═════ THE RECORDS

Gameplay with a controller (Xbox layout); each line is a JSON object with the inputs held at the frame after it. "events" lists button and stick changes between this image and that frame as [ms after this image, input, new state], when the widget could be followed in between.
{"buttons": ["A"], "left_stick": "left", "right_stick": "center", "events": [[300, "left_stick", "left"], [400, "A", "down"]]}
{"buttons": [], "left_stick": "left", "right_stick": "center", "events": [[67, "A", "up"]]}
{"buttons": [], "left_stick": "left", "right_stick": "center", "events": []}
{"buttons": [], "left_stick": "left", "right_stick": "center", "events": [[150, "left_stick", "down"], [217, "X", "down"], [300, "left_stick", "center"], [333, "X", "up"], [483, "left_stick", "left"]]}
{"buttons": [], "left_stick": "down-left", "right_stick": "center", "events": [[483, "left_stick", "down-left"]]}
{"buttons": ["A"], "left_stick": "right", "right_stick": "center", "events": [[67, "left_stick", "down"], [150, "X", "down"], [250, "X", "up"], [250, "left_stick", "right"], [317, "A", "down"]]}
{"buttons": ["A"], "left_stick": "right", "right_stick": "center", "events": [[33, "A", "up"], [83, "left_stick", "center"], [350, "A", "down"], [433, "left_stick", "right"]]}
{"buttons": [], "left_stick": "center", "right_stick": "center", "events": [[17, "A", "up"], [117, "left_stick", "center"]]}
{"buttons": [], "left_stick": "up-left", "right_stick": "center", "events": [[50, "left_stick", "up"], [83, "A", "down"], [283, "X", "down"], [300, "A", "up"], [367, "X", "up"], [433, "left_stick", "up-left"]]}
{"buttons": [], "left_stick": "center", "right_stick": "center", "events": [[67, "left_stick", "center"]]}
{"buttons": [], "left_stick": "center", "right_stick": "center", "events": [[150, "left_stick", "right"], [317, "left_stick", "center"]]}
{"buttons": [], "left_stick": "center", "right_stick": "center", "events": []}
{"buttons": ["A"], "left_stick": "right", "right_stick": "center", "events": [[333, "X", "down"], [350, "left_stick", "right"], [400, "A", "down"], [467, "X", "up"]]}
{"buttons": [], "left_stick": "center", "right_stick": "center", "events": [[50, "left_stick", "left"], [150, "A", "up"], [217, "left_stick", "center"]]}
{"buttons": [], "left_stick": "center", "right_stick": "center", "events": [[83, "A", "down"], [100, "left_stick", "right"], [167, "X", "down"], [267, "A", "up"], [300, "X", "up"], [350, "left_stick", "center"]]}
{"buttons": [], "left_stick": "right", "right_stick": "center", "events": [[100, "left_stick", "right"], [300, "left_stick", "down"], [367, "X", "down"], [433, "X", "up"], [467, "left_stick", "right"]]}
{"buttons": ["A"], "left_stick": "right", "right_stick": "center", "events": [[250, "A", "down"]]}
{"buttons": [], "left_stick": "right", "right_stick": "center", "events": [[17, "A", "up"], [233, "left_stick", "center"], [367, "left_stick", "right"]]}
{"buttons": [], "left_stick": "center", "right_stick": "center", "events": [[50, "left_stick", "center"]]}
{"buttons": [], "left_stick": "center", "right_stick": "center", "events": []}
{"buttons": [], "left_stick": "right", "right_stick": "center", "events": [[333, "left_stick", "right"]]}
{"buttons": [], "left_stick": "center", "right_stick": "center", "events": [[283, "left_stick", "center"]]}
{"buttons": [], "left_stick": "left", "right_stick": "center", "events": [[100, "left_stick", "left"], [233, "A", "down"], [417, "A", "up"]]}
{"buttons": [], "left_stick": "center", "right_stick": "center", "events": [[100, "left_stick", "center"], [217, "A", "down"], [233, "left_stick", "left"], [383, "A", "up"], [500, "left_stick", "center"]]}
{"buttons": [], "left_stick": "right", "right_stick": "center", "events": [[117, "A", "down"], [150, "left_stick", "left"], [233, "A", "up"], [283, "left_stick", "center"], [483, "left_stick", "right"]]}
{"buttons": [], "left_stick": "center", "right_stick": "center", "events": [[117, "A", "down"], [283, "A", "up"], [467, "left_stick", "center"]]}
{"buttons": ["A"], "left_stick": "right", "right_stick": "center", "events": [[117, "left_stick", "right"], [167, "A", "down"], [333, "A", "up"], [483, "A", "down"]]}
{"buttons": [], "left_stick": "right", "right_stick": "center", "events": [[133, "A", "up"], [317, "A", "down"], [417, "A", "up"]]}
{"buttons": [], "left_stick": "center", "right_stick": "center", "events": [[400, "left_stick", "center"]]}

══════════

# TASK ITEM
Each entry must be printed again exactly as given.

# EXERCISE SOLUTION
Gameplay with a controller (Xbox layout); each line is a JSON object with the inputs held at the frame after it. "events" lists button and stick changes between this image and that frame as [ms after this image, input, new state], when the widget could be followed in between.
{"buttons": ["A"], "left_stick": "left", "right_stick": "center", "events": [[300, "left_stick", "left"], [400, "A", "down"]]}
{"buttons": [], "left_stick": "left", "right_stick": "center", "events": [[67, "A", "up"]]}
{"buttons": [], "left_stick": "left", "right_stick": "center", "events": []}
{"buttons": [], "left_stick": "left", "right_stick": "center", "events": [[150, "left_stick", "down"], [217, "X", "down"], [300, "left_stick", "center"], [333, "X", "up"], [483, "left_stick", "left"]]}
{"buttons": [], "left_stick": "down-left", "right_stick": "center", "events": [[483, "left_stick", "down-left"]]}
{"buttons": ["A"], "left_stick": "right", "right_stick": "center", "events": [[67, "left_stick", "down"], [150, "X", "down"], [250, "X", "up"], [250, "left_stick", "right"], [317, "A", "down"]]}
{"buttons": ["A"], "left_stick": "right", "right_stick": "center", "events": [[33, "A", "up"], [83, "left_stick", "center"], [350, "A", "down"], [433, "left_stick", "right"]]}
{"buttons": [], "left_stick": "center", "right_stick": "center", "events": [[17, "A", "up"], [117, "left_stick", "center"]]}
{"buttons": [], "left_stick": "up-left", "right_stick": "center", "events": [[50, "left_stick", "up"], [83, "A", "down"], [283, "X", "down"], [300, "A", "up"], [367, "X", "up"], [433, "left_stick", "up-left"]]}
{"buttons": [], "left_stick": "center", "right_stick": "center", "events": [[67, "left_stick", "center"]]}
{"buttons": [], "left_stick": "center", "right_stick": "center", "events": [[150, "left_stick", "right"], [317, "left_stick", "center"]]}
{"buttons": [], "left_stick": "center", "right_stick": "center", "events": []}
{"buttons": ["A"], "left_stick": "right", "right_stick": "center", "events": [[333, "X", "down"], [350, "left_stick", "right"], [400, "A", "down"], [467, "X", "up"]]}
{"buttons": [], "left_stick": "center", "right_stick": "center", "events": [[50, "left_stick", "left"], [150, "A", "up"], [217, "left_stick", "center"]]}
{"buttons": [], "left_stick": "center", "right_stick": "center", "events": [[83, "A", "down"], [100, "left_stick", "right"], [167, "X", "down"], [267, "A", "up"], [300, "X", "up"], [350, "left_stick", "center"]]}
{"buttons": [], "left_stick": "right", "right_stick": "center", "events": [[100, "left_stick", "right"], [300, "left_stick", "down"], [367, "X", "down"], [433, "X", "up"], [467, "left_stick", "right"]]}
{"buttons": ["A"], "left_stick": "right", "right_stick": "center", "events": [[250, "A", "down"]]}
{"buttons": [], "left_stick": "right", "right_stick": "center", "events": [[17, "A", "up"], [233, "left_stick", "center"], [367, "left_stick", "right"]]}
{"buttons": [], "left_stick": "center", "right_stick": "center", "events": [[50, "left_stick", "center"]]}
{"buttons": [], "left_stick": "center", "right_stick": "center", "events": []}
{"buttons": [], "left_stick": "right", "right_stick": "center", "events": [[333, "left_stick", "right"]]}
{"buttons": [], "left_stick": "center", "right_stick": "center", "events": [[283, "left_stick", "center"]]}
{"buttons": [], "left_stick": "left", "right_stick": "center", "events": [[100, "left_stick", "left"], [233, "A", "down"], [417, "A", "up"]]}
{"buttons": [], "left_stick": "center", "right_stick": "center", "events": [[100, "left_stick", "center"], [217, "A", "down"], [233, "left_stick", "left"], [383, "A", "up"], [500, "left_stick", "center"]]}
{"buttons": [], "left_stick": "right", "right_stick": "center", "events": [[117, "A", "down"], [150, "left_stick", "left"], [233, "A", "up"], [283, "left_stick", "center"], [483, "left_stick", "right"]]}
{"buttons": [], "left_stick": "center", "right_stick": "center", "events": [[117, "A", "down"], [283, "A", "up"], [467, "left_stick", "center"]]}
{"buttons": ["A"], "left_stick": "right", "right_stick": "center", "events": [[117, "left_stick", "right"], [167, "A", "down"], [333, "A", "up"], [483, "A", "down"]]}
{"buttons": [], "left_stick": "right", "right_stick": "center", "events": [[133, "A", "up"], [317, "A", "down"], [417, "A", "up"]]}
{"buttons": [], "left_stick": "center", "right_stick": "center", "events": [[400, "left_stick", "center"]]}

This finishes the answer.